§ Task prompt
Retype each of the records below exactly, leaving the pictures out.

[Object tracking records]
<<<<

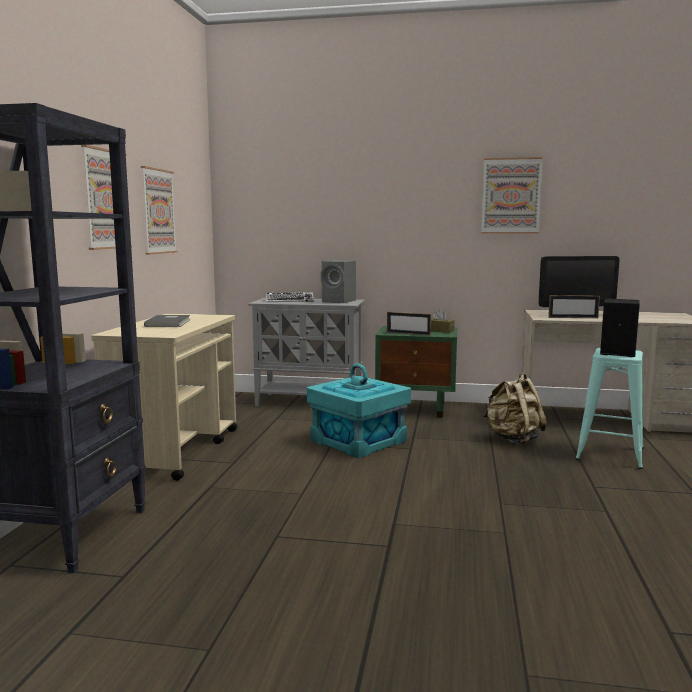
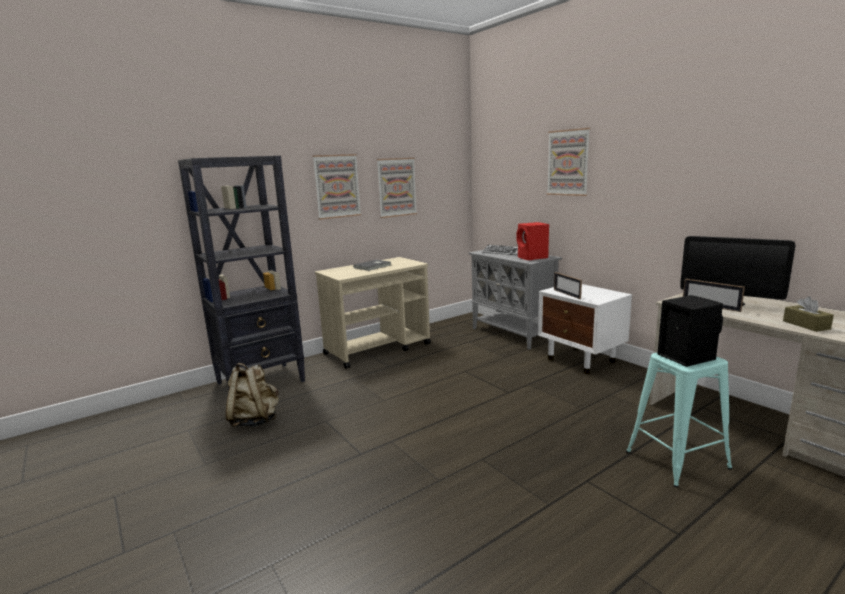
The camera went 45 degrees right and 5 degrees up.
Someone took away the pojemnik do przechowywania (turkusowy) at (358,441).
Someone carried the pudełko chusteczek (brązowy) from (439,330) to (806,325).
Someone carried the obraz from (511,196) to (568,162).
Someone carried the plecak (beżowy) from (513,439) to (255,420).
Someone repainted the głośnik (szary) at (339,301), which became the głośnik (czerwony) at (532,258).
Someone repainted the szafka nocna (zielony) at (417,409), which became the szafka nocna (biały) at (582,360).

>>>>

§ Reply
The camera went 45 degrees right and 5 degrees up.
Someone took away the pojemnik do przechowywania (turkusowy) at (358,441).
Someone carried the pudełko chusteczek (brązowy) from (439,330) to (806,325).
Someone carried the obraz from (511,196) to (568,162).
Someone carried the plecak (beżowy) from (513,439) to (255,420).
Someone repainted the głośnik (szary) at (339,301), which became the głośnik (czerwony) at (532,258).
Someone repainted the szafka nocna (zielony) at (417,409), which became the szafka nocna (biały) at (582,360).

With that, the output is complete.